I've been mulling over Stanley Kurtz's analysis of the recently released list of donations to universities originating in foreign countries published some time ago on National Review. He discusses the, what shall we say, interesting issue of Saudi Prince Alwaleed Bin Talal's $20,000,000 gift to Georgetown University's Center for Muslim-Christian Understanding. He donated the same sum to Harvard University.
This was the same prince that tried to donate $10 million to the Twin Towers Fund - and announced that America should "re-examine its policies in the Middle East and adopt a more balanced stand toward the Palestinian cause." It was rightly rejected by then-New York City Mayor Rudy Giuliani.
If the attempted donation to the Twin Towers Fund came with such a purpose, rather than a simple act of goodwill toward the United States, what can be the intentions of twice that amount going to two prestigious American universities? Just to enhance American education and aid mankind's collective search for truth? Hah. I think that "Muslim-Christian Understanding" was intended to serve a particular purpose for this Saudi Prince, and I don't think it's good for American, or Western, interests. Kurtz notes,
Alwaleed clearly means his gifts to shape American views on the Middle East, and there are legitimate grounds for asking...whether such gifts might compromise the content of scholarship at Harvard and Georgetown.
Kurtz notes a rather disturbing incident regarding a $2.5 million gift from the United Arab Emirates to Harvard Divinity School for the establishment of an endowed professorship in Islamic religious studies. The gift was returned after Harvard Divinity students discovered that the UAE institution donating the money "had hosted speakers claiming that the Holocaust was perpetrated by Zionists, and that Israel was behind 9/11." Yikes. They were right to return it. Good for them.
And then comes the inevitable but.
This return happened in 2004. But, in 2005, Harvard received two $1 million gifts from unnamed donors in the UAE and a $1.5 million contract between Harvard and the UAE. In 2006, Harvard received an enormous $14,586,957 gift from an apparently anonymous "non-government" donor. Hmmm. Is there something here? I'd say it looks pretty suspicious and Kurtz also wonders what exactly was taking place. As he notes, we would certainly need more information before we determined that what I clearly suspect happened, actually happened. Harvard should be willing to disclose that information.
Kurtz notes that his reporting on this issue does "not reflect settled conclusions." Fair enough. But he's right to be suspicious. Universities have done little to bolster the American people's waning faith in their good will toward the country that founded, shelters, and primarily funds them.
What I'm getting at here is this: have the universities given us any reason to trust them on issues like this? They ceased long ago to educate students properly, to teach them, as Allan Bloom instructed, to ask themselves the question, "‘What is man?,' in relation to his highest aspirations as opposed to his low and common needs." The university fails in its primary mission. But it has invented a new mission, one that is "progressive" and "open-minded." It more or less amounts to emptying students' minds of whatever thoughts or prejudices they may have previously held, especially if they got such ideas from their parents, and to fill the proverbial vacuum with vapid notions of moral relativism, multiculturalism, and other such intellectual vacuities common to late modernity. Any faith in tradition or trust in ancestral wisdom must be snuffed out and replaced in an unbending faith in the "new," in progress. Whatever comes after must be better than what came before.

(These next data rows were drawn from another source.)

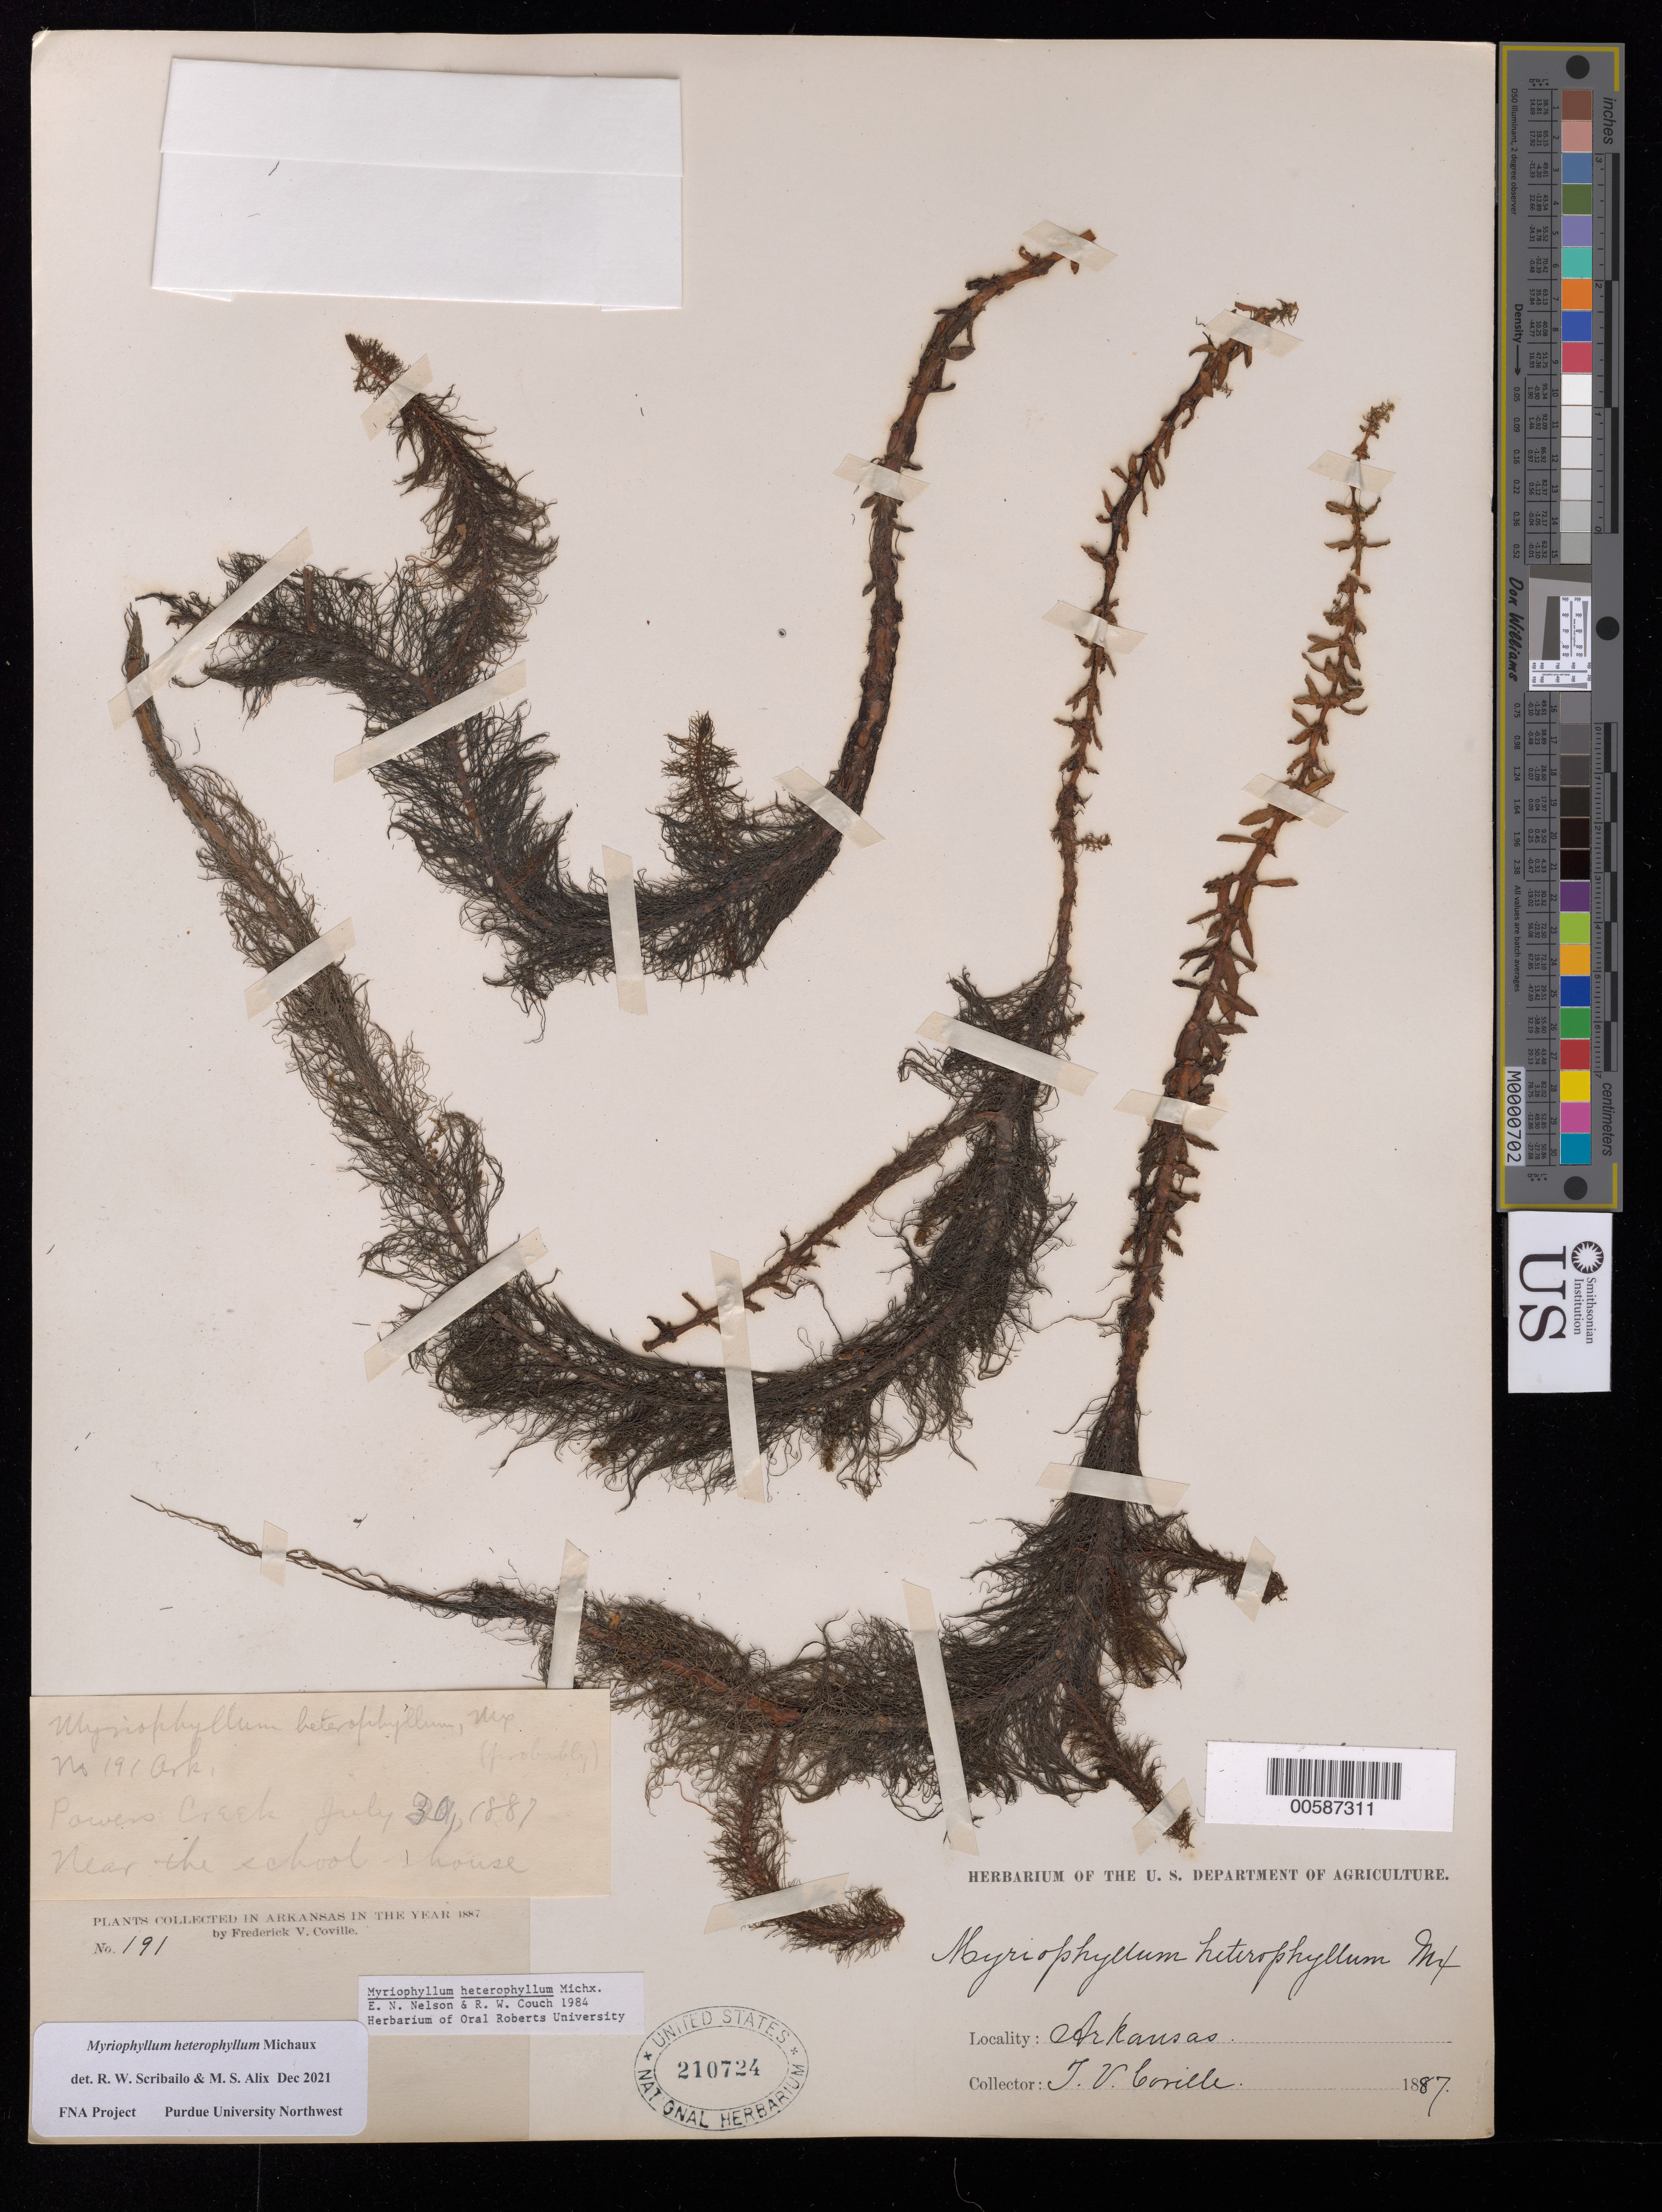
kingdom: Plantae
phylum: Tracheophyta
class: Magnoliopsida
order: Saxifragales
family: Haloragaceae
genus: Myriophyllum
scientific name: Myriophyllum heterophyllum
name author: Michx.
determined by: Scribailo, R. W.; Alix, M. S.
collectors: T. Colville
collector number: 191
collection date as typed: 30 Jul 1887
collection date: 1887-07-30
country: United States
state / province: Arkansas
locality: Powers Creek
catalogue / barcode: US 210724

One is reminded of the folks St. Paul confronted on the Areopagus in Athens, men who "would spend their time in nothing except telling or hearing something new." Whether it was true was irrelevant, only newness, progressiveness, was what mattered. An ancient and eternally silly idea.
It all brings us back to the universities accepting foreign cash to fund an intellectual attack on the American idea. If there is not truth and evil then there can be no distinction made between America and her enemies. In fact, America is a sign of the old, at least to the universities founded here. America is all they have known. They want something new. America's enemies seem to be prime candidates. The problem is that the resiliency of the American idea, even in its relative youthfulness it still boasts the oldest written Constitution, tends to make its enemies moving targets. If they are perpetually falling then they must be perpetually replaced and, hence, are always new. But American survival cannot be maintained in perpetuity, not when our universities seem to be so tightly tucked under the covers with America's enemies.